本日の一品

懐かしい「ゼビウス」カセット、中身はモバイルバッテリー

昔懐かしいファミコン版ゼビウスのゲームカートリッジがモバイルバッテリーに

 筆者が初めて買ったパソコンは、富士通の「FM-7」だった。大卒初任給が14万円くらいだった1985年当時、エプソン社のフロッピーディスクドライブとFM-7本体で合わせて25万円くらいだったと記憶している。

 BASICでプログラムを書いて、プリンターやプロッターを繋いだり、当時、やっと始まったばかりのパソコン通信のホスト局にアクセスしたりと、遊ぶことには事欠かなかった。

 もともと、ゲームアプリを買うことはあっても、それほどハマることのなかった筆者だが、当時唯一ハマっていたパソコンゲームが「ゼビウス」だった。一時は世界中のほとんどのテレビゲーム機を自宅に置いていたが、10年ほど前にその全てを断捨離した。しかし、そんな状況でもゼビウスだけは捨てることができず、数年前にゲームボーイミクロとゼビウスのゲームカートリッジを買い直し、今も時々遊んでいる。

300個を超えるゲームカートリッジを処分してしまったが、ゼビウスだけは未だにこっそりと遊んでいる

 そんな“ゼビウスだけファン”な筆者にとってマストバイな商品が登場した。それは、TVゲームのカセット型をしたモバイルバッテリーだ。シリーズもので、第1弾が「パックマン」、第2弾が「ドルアーガの塔」、そして第三弾が「ゼビウス」だった。第4弾には「マッピー」が続くが、“ゼビウスだけファン”にとっては、ゼビウス以外のカセットは全く興味が無いのだ。

 早速届いたブリスターパック(ぶら下げ式パッケージ)は、オリジナルの形状とは全く異なるが、内部の紙パッケージは、本体カートリッジや解説書を含め1984年発売当時のファミコン版のオリジナルパッケージとそっくりだ。違いは、スマートフォンを充電するためのmicroUSBケーブルが付属していること。また、予約販売の特典として、戦闘機「ソルバルウ」とボスキャラ「アンドアジェネシス」の付いたキーホルダーが付属する。
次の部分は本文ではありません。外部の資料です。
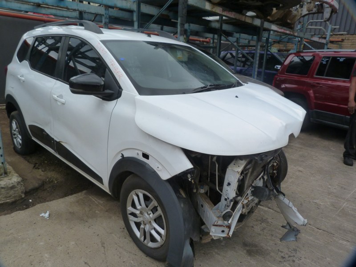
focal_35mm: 25
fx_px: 257
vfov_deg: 54.9
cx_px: 178
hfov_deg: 69.4
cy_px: 134
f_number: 4
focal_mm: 4.5
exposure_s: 1/160
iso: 125
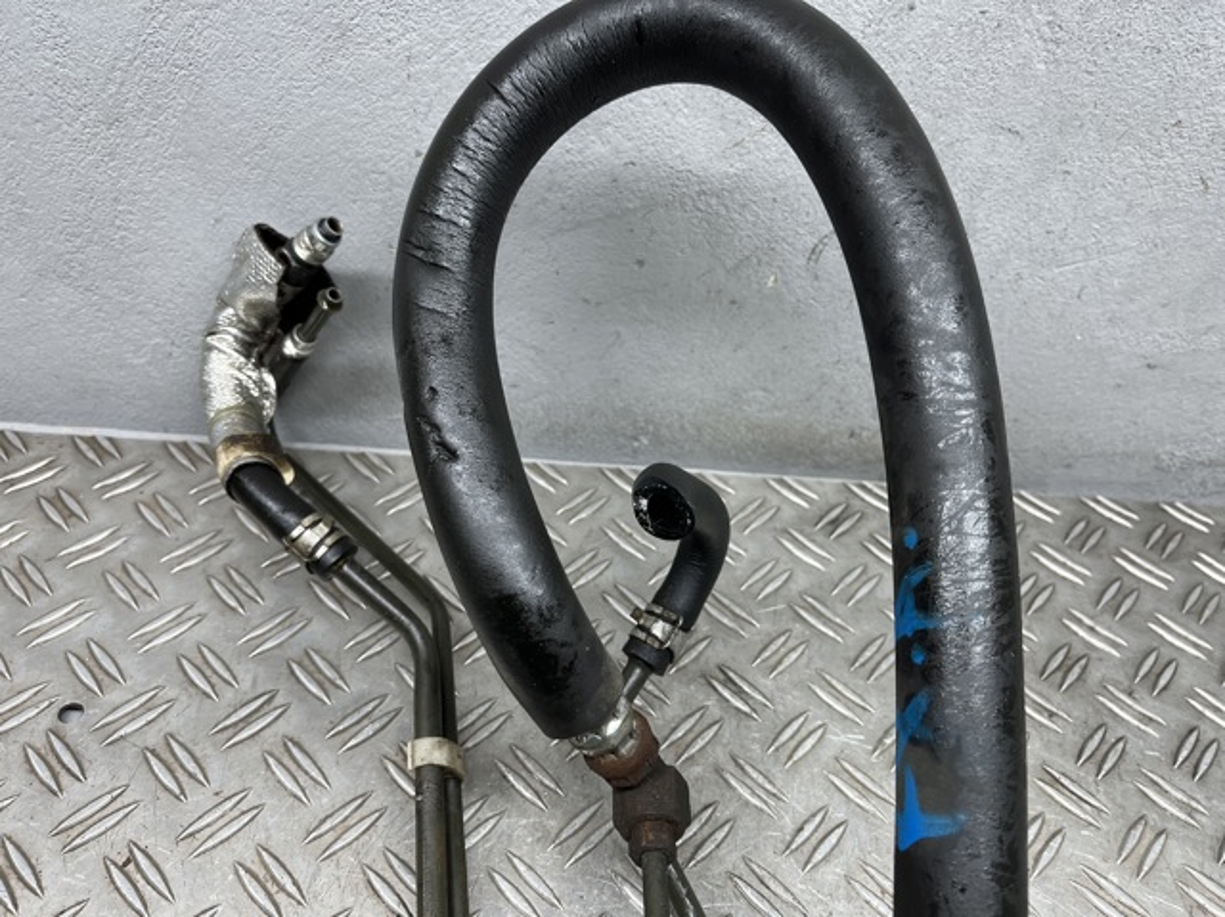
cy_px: 458
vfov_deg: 53.0
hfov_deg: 67.3
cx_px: 612
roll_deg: -6.9
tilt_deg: -43.8
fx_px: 919
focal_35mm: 26
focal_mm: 5.1
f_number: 1.6
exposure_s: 1/100
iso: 50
ブリスターパックはちょっと似合わないが、microUSBケーブルを同梱するには最適な選択だったのかもしれない
予約注文者には、ソルバルウとアンドアジェネシスの両方が付いたキーホルダーのオマケ付き

 このゼビウス・バッテリーは、市場にあふれているベタなモバイルバッテリーとは、全く立ち位置を異にしている商品だ。一般的なモバイルバッテリーは、その容量や機能の優位性、先進的なパッケージングで優劣を競っている。ところが、ゼビウス・バッテリーの場合、そのデザインはファミコンのカートリッジに近ければ近いほど高得点となるという明確な“価値尺度”がある。モバイルバッテリーとしては容量が5000mAh、重さは約130gと標準的な仕様だ。バッテリー本体を満充電にするのにかかる時間はおよそ3~4時間だ。

同梱物の全て。少し色の悪い解説書(左下)が泣かせる
側面のmicroUSBポートとUSBポートを見て、初めてファミコンのカートリッジではないと気がつく

 ゲームカートリッジのレーベルに向かって右側面にある充電用のmicroUSBポートや、スマートフォンへの給電のためのUSB Type-Aポートにさえ目をつぶれば、もう心は1984年のソルバルウのコックピットにいる気分だ。ゲームカートリッジの下部、ファミコン本体との結合面には、機能的には何の意味を持たない基盤のエッジコネクタが、しっかり取り付けられている。これが、よりいっそう気分を加速してくれる。

 さすがに歴史に名を残すゲームカートリッジの規格サイズは、こなれてきた5インチクラスのスマホと類似した手に馴染むサイズだ。給電しながらスマホと同時持ちをしても手のひらにピッタリ収まる。

バッテリーの機能には一切貢献しないが、エッジコネクターは一番重要なパーツだ

 容量5000mAhのモバイルバッテリーの売れ筋ゾーンは1000円~2500円近辺。ところがこのゼビウス・バッテリーの価格は4500円と、2倍~4倍以上の高値だ。その価値は、モバイルバッテリーとしては無用の部分にかけた造作と思い入れ、関係者のパッションをどこまで許容できるかにかかっているだろう。

 普段はなにかと、がめつい筆者だが、今のところゼビウス・バッテリーにだけは、コスパなどというセコいセリフはキッパリと忘れて、十分許容できる大きな心を持ち合わせていると思っている。